Não diria falhas, mas, lamentavelmente, inobservância de princípios basilares que regem o processo penal, tais como: interrogatório da vítima de forma a induzir nas suas respostas, sendo possíveis impressões alheias, posto que, a narrativa da depoente estava na terceira pessoa; ausência de perícia psicológica por quem tem especialidades e, no exercício do livre convencimento motivado, ausência de análise de todo o conjunto probatório, entre outros.
Seu cliente pretende processar o Estado por danos morais?
No momento, ele está se recompondo com sua família. Não me disse o que pretende, doravante.
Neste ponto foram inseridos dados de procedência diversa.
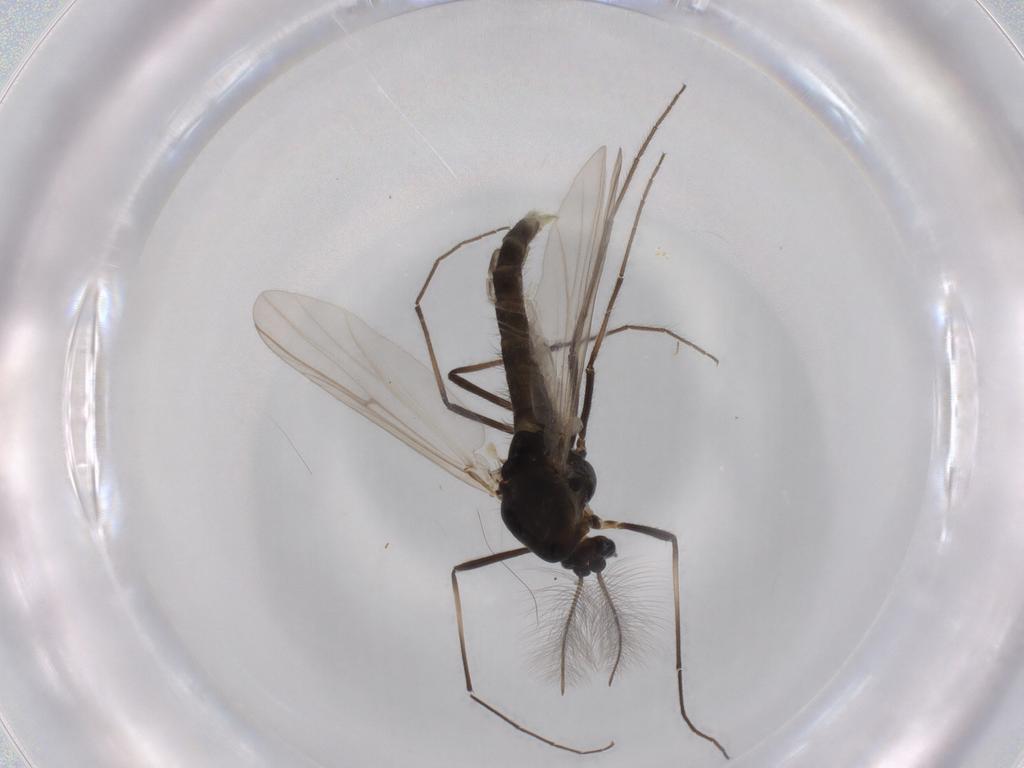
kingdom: Animalia
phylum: Arthropoda
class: Insecta
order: Diptera
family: Chironomidae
De qualquer forma, nossa atuação do caso se exauriu após o julgamento.
O que ajudaria a evitar a condenação de inocentes em casos como esse?
Quando não há elementos materiais de que o delito tenha realmente ocorrido, isto é, vestígio físico, testemunha ocular, etc, penso que, como ocorre em outros países, esta lacuna poderia ser facilmente suprida com a realização de perícia psicológica investigativa abrangente por quem tenha especialidades, pois, esta demonstra ser necessária com integração de diferentes fontes de informações e indicadores. Só valorizar a palavra da vítima como tem admitido esporadicamente a jurisprudência é perigoso, leviano até. Este é o nosso entendimento doutrinário.
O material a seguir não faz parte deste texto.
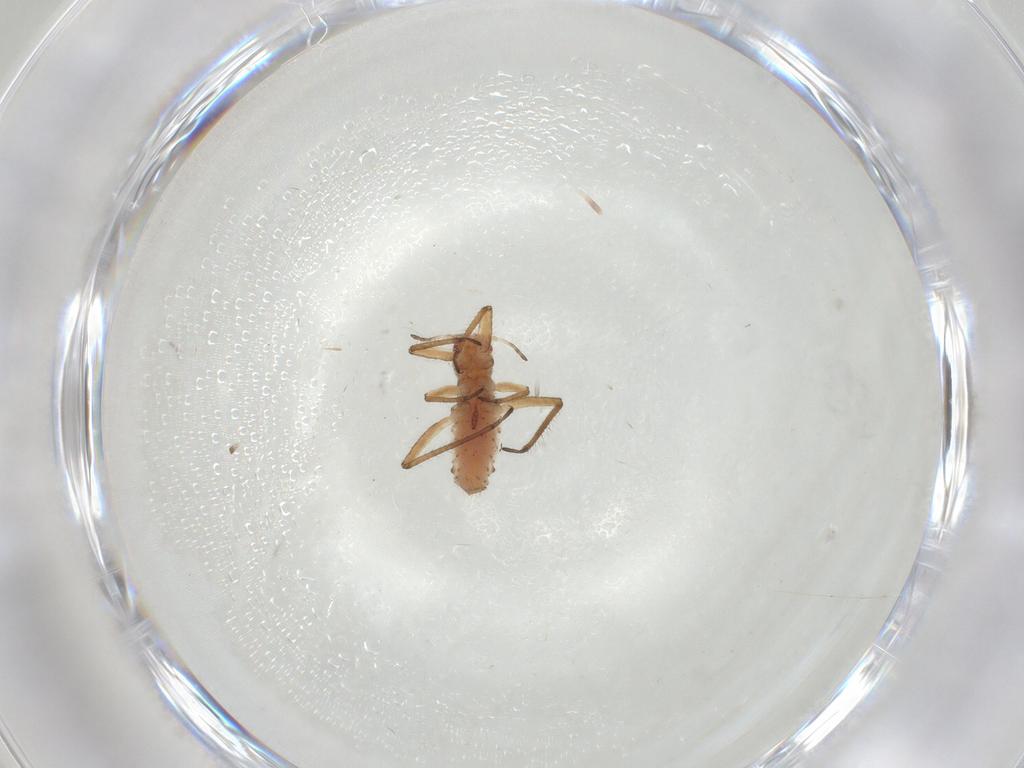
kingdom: Animalia
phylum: Arthropoda
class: Insecta
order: Hemiptera
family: Aphididae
Tendo em vista que no mundo jurídico as testemunhas são as prostitutas das provas, como é possível aceitar que apenas o depoimento da vítima seja crucial na decisão de mandar uma pessoa para cadeia?
Esta é a questão. Na letra da lei e aceno da jurisprudência, a palavra da vítima no estupro de vulnerável se reveste de verdade absoluta. Repita-se que, quando não há evidencias ou vestígios físicos da ocorrência do delito, isso é inadmissível no direito penal, pois, não se coaduna com juízos hipotéticos e superficiais, é preciso estruturar o decreto condenatório em robustos elementos de prova que devem existir no processo, para se aquilatar a real participação do agente na prática da infração penal, ou seja, deve-se escudar no conjunto probatório: testemunha, perícia de vestígios físicos, pericia psicológica et ali. Não só a palavra da vítima.
A falta de efetivo nas polícias - Civil e Científica - prejudica investigações como essa, que acabam se baseando apenas em depoimentos?
Nossas Policias, são em regra até bem preparadas. O problema surge quando precisamos lançar mão de fatos não provados fisicamente, e fatalmente caminha para o lado emocional, uma vez que tudo na vida do ser humano, mas tudo mesmo, se manifesta primeiro no campo emocional, psíquico, para só então desaguar no campo material, da razão ou superando os limites da razão. Aí, até pela própria evolução das tipificações delitivas, a falta de profissional com especializações especificas prejudicam sim as investigações e o julgamento propriamente dito.
Acredita que os juízes acabam sendo influenciados sentimentalmente em alguns desses casos, afinal, muitos deles são pais de família? Até onde vai a jurisprudência?
Não só os juízes, mas todos, pelo próprio caráter hediondo deste crime. Influencia o advogado, o Ministério Público que quer a justiça a qualquer custo, a sociedade, todos sofrem. O juiz não é onisciente, daí para se evitar isso deve levar em consideração todos os elementos existentes no mundo dos autos, mas o sentimento não. A jurisprudência é oscilante ainda nesses crimes, tende a se consolidar.
Como foi sua noite de sono no dia que antecedeu o julgamento em primeira e segunda instância?
Toda a tramitação foi angustiante. De um lado a infante que se disse vítima de tamanha brutalidade, de outro lado, um quase septuagenário, evangélico, trabalhador, honrado, caridoso. Um paradoxo. Todos em evolução, cheios de mazelas, dores, esperanças, conflitos. No meio, a grande dama cega que aprendemos a venerar, a Sra. Justiça, que deve prevalecer sempre. A noite de sono? Ela não existiu, se perdeu no tempo.